The Danish royal family has nine castles and palaces, but the greatest of all is Amalienborg – the Queen’s official winter residence that is four times the size of Wembley.
The sprawling four-palace complex that makes up the Danish royal residence still likely looks as magnificent and stately as when King Christian VIII was the first to make it his home in 1794.
The four identical mansions are built around an octagonal courtyard and each house different members of the royal family.
But perhaps not enough space separates their majesties after the recent royal crisis that left four of Margarethe’s grandchildren stripped of titles.
Frederik VIII’s Palace is the home of Crown Prince Frederik and Crown Princess Mary and their young family – who have retained their titles.
Christian VII’s Palace, Christian IX’s Palace and Christian VIII’s Palace make up the rest of the mammoth structure of affluence and splendour.
Endless halls are adorned with priceless works of art and tapestries, which lead to gold-encrusted state rooms and infinite treasures set across 285,244 sq ft that faces the water.
The Rococo-style palace, built around 1750, hosts almost all stately events and every year Danes descend into the courtyard to wave flags on the Queen’s birthday.

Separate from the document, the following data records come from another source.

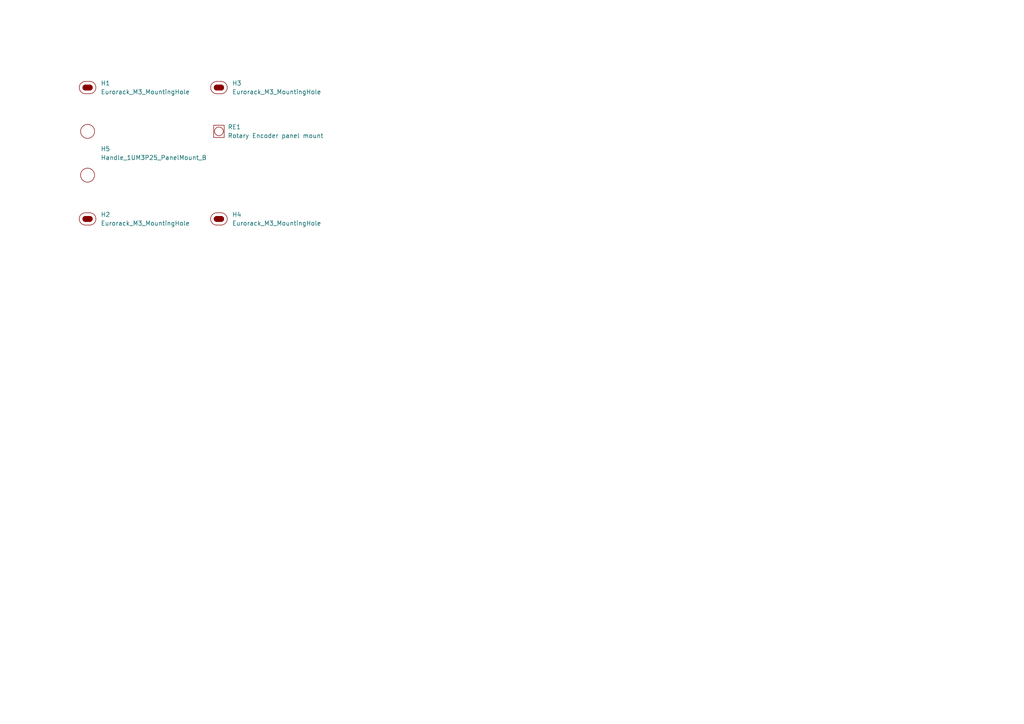
<source format=kicad_sch>
(kicad_sch
	(version 20250114)
	(generator "eeschema")
	(generator_version "9.0")
	(uuid "251edcf5-22d5-4491-9cef-521f5094e4b2")
	(paper "A4")
	
	(symbol
		(lib_id "EXC:Handle_1UM3P25_B")
		(at 25.4 38.1 0)
		(unit 1)
		(exclude_from_sim no)
		(in_bom yes)
		(on_board yes)
		(dnp no)
		(fields_autoplaced yes)
		(uuid "051905d5-89c7-4cb7-a416-a664325dec8f")
		(property "Reference" "H5"
			(at 29.21 43.1799 0)
			(effects
				(font
					(size 1.27 1.27)
				)
				(justify left)
			)
		)
		(property "Value" "Handle_1UM3P25_PanelMount_B"
			(at 29.21 45.7199 0)
			(effects
				(font
					(size 1.27 1.27)
				)
				(justify left)
			)
		)
		(property "Footprint" "EXC:Handle_1UM3P25_B"
			(at 25.4 53.34 0)
			(effects
				(font
					(size 1.27 1.27)
				)
				(hide yes)
			)
		)
		(property "Datasheet" "https://ae01.alicdn.com/kf/Sb61e59cbd92d4751a636402ee4d65e3c9.jpg"
			(at 46.482 58.674 0)
			(effects
				(font
					(size 1.27 1.27)
				)
				(hide yes)
			)
		)
		(property "Description" "The part of the handle that has the holes for the screws' heads"
			(at 42.164 60.452 0)
			(effects
				(font
					(size 1.27 1.27)
				)
				(hide yes)
			)
		)
		(property "Source" "https://www.aliexpress.com/item/1005005070119421.html"
			(at 39.37 56.896 0)
			(effects
				(font
					(size 1.27 1.27)
				)
				(hide yes)
			)
		)
		(instances
			(project ""
				(path "/251edcf5-22d5-4491-9cef-521f5094e4b2"
					(reference "H5")
					(unit 1)
				)
			)
		)
	)
	(symbol
		(lib_id "EXC:Eurorack_M3_MountingHole")
		(at 25.4 25.4 0)
		(unit 1)
		(exclude_from_sim no)
		(in_bom yes)
		(on_board yes)
		(dnp no)
		(fields_autoplaced yes)
		(uuid "28b8e96e-b95f-4d68-8181-a91a68647cef")
		(property "Reference" "H1"
			(at 29.21 24.1299 0)
			(effects
				(font
					(size 1.27 1.27)
				)
				(justify left)
			)
		)
		(property "Value" "Eurorack_M3_MountingHole"
			(at 29.21 26.6699 0)
			(effects
				(font
					(size 1.27 1.27)
				)
				(justify left)
			)
		)
		(property "Footprint" "EXC:MountingHole_3.2mm_M3"
			(at 25.4 30.988 0)
			(effects
				(font
					(size 1.27 1.27)
				)
				(hide yes)
			)
		)
		(property "Datasheet" "~"
			(at 25.4 25.4 0)
			(effects
				(font
					(size 1.27 1.27)
				)
				(hide yes)
			)
		)
		(property "Description" "Mounting Hole without connection"
			(at 25.4 28.702 0)
			(effects
				(font
					(size 1.27 1.27)
				)
				(hide yes)
			)
		)
		(instances
			(project ""
				(path "/251edcf5-22d5-4491-9cef-521f5094e4b2"
					(reference "H1")
					(unit 1)
				)
			)
		)
	)
	(symbol
		(lib_id "EXC:Eurorack_M3_MountingHole")
		(at 25.4 63.5 0)
		(unit 1)
		(exclude_from_sim no)
		(in_bom yes)
		(on_board yes)
		(dnp no)
		(fields_autoplaced yes)
		(uuid "5b9adc0a-53db-4f91-9baa-4e13f22561bd")
		(property "Reference" "H2"
			(at 29.21 62.2299 0)
			(effects
				(font
					(size 1.27 1.27)
				)
				(justify left)
			)
		)
		(property "Value" "Eurorack_M3_MountingHole"
			(at 29.21 64.7699 0)
			(effects
				(font
					(size 1.27 1.27)
				)
				(justify left)
			)
		)
		(property "Footprint" "EXC:MountingHole_3.2mm_M3"
			(at 25.4 69.088 0)
			(effects
				(font
					(size 1.27 1.27)
				)
				(hide yes)
			)
		)
		(property "Datasheet" "~"
			(at 25.4 63.5 0)
			(effects
				(font
					(size 1.27 1.27)
				)
				(hide yes)
			)
		)
		(property "Description" "Mounting Hole without connection"
			(at 25.4 66.802 0)
			(effects
				(font
					(size 1.27 1.27)
				)
				(hide yes)
			)
		)
		(instances
			(project "RotaryEncoder_wH_1U11HP1x1Av2"
				(path "/251edcf5-22d5-4491-9cef-521f5094e4b2"
					(reference "H2")
					(unit 1)
				)
			)
		)
	)
	(symbol
		(lib_id "EXC:Rotary_Encoder_Mount_M7")
		(at 63.5 38.1 0)
		(unit 1)
		(exclude_from_sim no)
		(in_bom yes)
		(on_board yes)
		(dnp no)
		(fields_autoplaced yes)
		(uuid "5bfbd609-426e-47f6-af89-e8b22fbba8dd")
		(property "Reference" "RE1"
			(at 66.04 36.8299 0)
			(effects
				(font
					(size 1.27 1.27)
				)
				(justify left)
			)
		)
		(property "Value" "Rotary Encoder panel mount"
			(at 66.04 39.3699 0)
			(effects
				(font
					(size 1.27 1.27)
				)
				(justify left)
			)
		)
		(property "Footprint" "EXC:Rotary_Encoder_Mount_M7"
			(at 53.848 42.672 0)
			(effects
				(font
					(size 0.508 0.508)
				)
				(justify left)
				(hide yes)
			)
		)
		(property "Datasheet" "https://cdn-shop.adafruit.com/datasheets/pec11.pdf"
			(at 53.848 44.704 0)
			(effects
				(font
					(size 0.508 0.508)
				)
				(justify left)
				(hide yes)
			)
		)
		(property "Description" "https://www.adafruit.com/product/377"
			(at 53.848 43.688 0)
			(effects
				(font
					(size 0.508 0.508)
				)
				(justify left)
				(hide yes)
			)
		)
		(instances
			(project ""
				(path "/251edcf5-22d5-4491-9cef-521f5094e4b2"
					(reference "RE1")
					(unit 1)
				)
			)
		)
	)
	(symbol
		(lib_id "EXC:Eurorack_M3_MountingHole")
		(at 63.5 25.4 0)
		(unit 1)
		(exclude_from_sim no)
		(in_bom yes)
		(on_board yes)
		(dnp no)
		(fields_autoplaced yes)
		(uuid "5c75b050-6858-443a-b254-92abe44fa39c")
		(property "Reference" "H3"
			(at 67.31 24.1299 0)
			(effects
				(font
					(size 1.27 1.27)
				)
				(justify left)
			)
		)
		(property "Value" "Eurorack_M3_MountingHole"
			(at 67.31 26.6699 0)
			(effects
				(font
					(size 1.27 1.27)
				)
				(justify left)
			)
		)
		(property "Footprint" "EXC:MountingHole_3.2mm_M3"
			(at 63.5 30.988 0)
			(effects
				(font
					(size 1.27 1.27)
				)
				(hide yes)
			)
		)
		(property "Datasheet" "~"
			(at 63.5 25.4 0)
			(effects
				(font
					(size 1.27 1.27)
				)
				(hide yes)
			)
		)
		(property "Description" "Mounting Hole without connection"
			(at 63.5 28.702 0)
			(effects
				(font
					(size 1.27 1.27)
				)
				(hide yes)
			)
		)
		(instances
			(project "RotaryEncoder_wH_1U11HP1x1Av2"
				(path "/251edcf5-22d5-4491-9cef-521f5094e4b2"
					(reference "H3")
					(unit 1)
				)
			)
		)
	)
	(symbol
		(lib_id "EXC:Eurorack_M3_MountingHole")
		(at 63.5 63.5 0)
		(unit 1)
		(exclude_from_sim no)
		(in_bom yes)
		(on_board yes)
		(dnp no)
		(fields_autoplaced yes)
		(uuid "d9eeab35-8e9a-4390-952a-0b89388e4f91")
		(property "Reference" "H4"
			(at 67.31 62.2299 0)
			(effects
				(font
					(size 1.27 1.27)
				)
				(justify left)
			)
		)
		(property "Value" "Eurorack_M3_MountingHole"
			(at 67.31 64.7699 0)
			(effects
				(font
					(size 1.27 1.27)
				)
				(justify left)
			)
		)
		(property "Footprint" "EXC:MountingHole_3.2mm_M3"
			(at 63.5 69.088 0)
			(effects
				(font
					(size 1.27 1.27)
				)
				(hide yes)
			)
		)
		(property "Datasheet" "~"
			(at 63.5 63.5 0)
			(effects
				(font
					(size 1.27 1.27)
				)
				(hide yes)
			)
		)
		(property "Description" "Mounting Hole without connection"
			(at 63.5 66.802 0)
			(effects
				(font
					(size 1.27 1.27)
				)
				(hide yes)
			)
		)
		(instances
			(project "RotaryEncoder_wH_1U11HP1x1Av2"
				(path "/251edcf5-22d5-4491-9cef-521f5094e4b2"
					(reference "H4")
					(unit 1)
				)
			)
		)
	)
	(sheet_instances
		(path "/"
			(page "1")
		)
	)
	(embedded_fonts no)
)

</source>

In September, Queen Margarethe, 82, suddenly and unexpectedly stripped the royal titles from four of her grandchildren belonging to her youngest son, Prince Joachim, 53.
The popular monarch – who has been on the throne for half a century – announced that half of her grandchildren would lose their their titles of prince and princess.

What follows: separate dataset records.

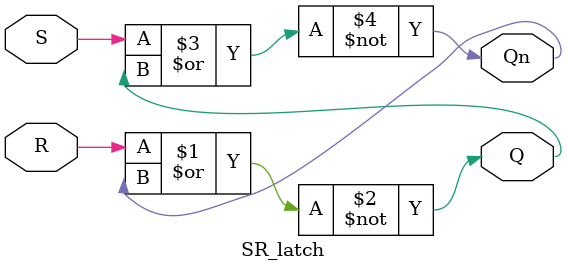
<source format=v>
module SR_latch(R,S,Q,Qn);
input R,S;
output Q,Qn;
	assign	Q = ~(R | Qn),
				Qn = ~(S | Q);
endmodule

</source>
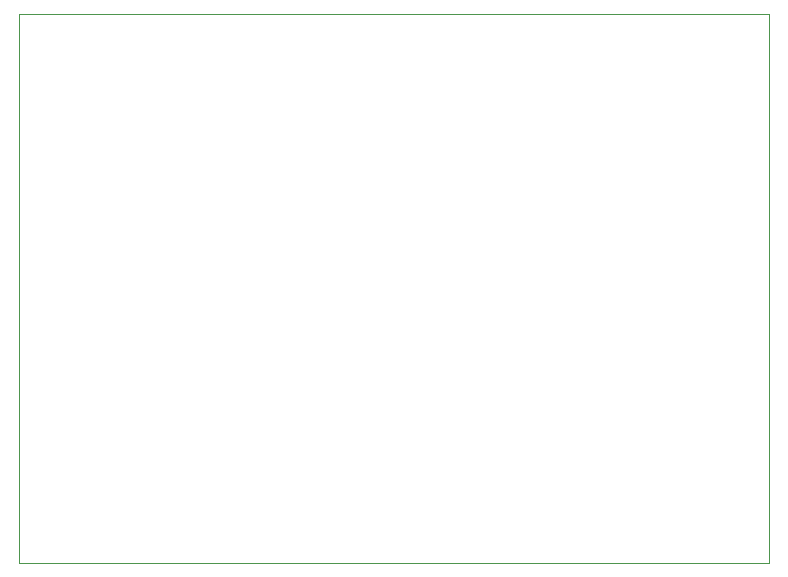
<source format=gbr>
%TF.GenerationSoftware,KiCad,Pcbnew,9.0.1*%
%TF.CreationDate,2025-11-16T17:16:38-08:00*%
%TF.ProjectId,GaN-LTC7800,47614e2d-4c54-4433-9738-30302e6b6963,rev?*%
%TF.SameCoordinates,Original*%
%TF.FileFunction,Profile,NP*%
%FSLAX46Y46*%
G04 Gerber Fmt 4.6, Leading zero omitted, Abs format (unit mm)*
G04 Created by KiCad (PCBNEW 9.0.1) date 2025-11-16 17:16:38*
%MOMM*%
%LPD*%
G01*
G04 APERTURE LIST*
%TA.AperFunction,Profile*%
%ADD10C,0.050000*%
%TD*%
G04 APERTURE END LIST*
D10*
X69500000Y-117500000D02*
X133000000Y-117500000D01*
X133000000Y-164000000D01*
X69500000Y-164000000D01*
X69500000Y-117500000D01*
M02*

</source>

The move struck horror among the interested parties and an explosive royal row ensued as the younger Prince saw his children now reduced to counts and countesses.
A raging Joachim complained at the time that his children “don’t understand” the decision and have been “mistreated”.
“Why should their identity be removed? Why must they be punished in this way?”
The Queen’s hopes were that the four grandchildren would now “be able to shape their own lives, without being limited by the special considerations and duties that a formal affiliation with the Royal House of Denmark involves”.
She called her controversial decision: “a necessary future-proofing of the monarchy.”
The Queen was forced to apologise soon after following a public outcry and upset amongst her own family, but she insisted it was the right decision and had “been a long time coming.”
“As a mother and grandmother, I have underestimated the extent to which much my younger son and his family feel affected,” she said.
“That makes a big impression, and for that I am sorry.”
Their titles were removed as of January 1, while the Queen’s other four grandchildren belonging to Crown Prince Frederik will remain as prince and princess.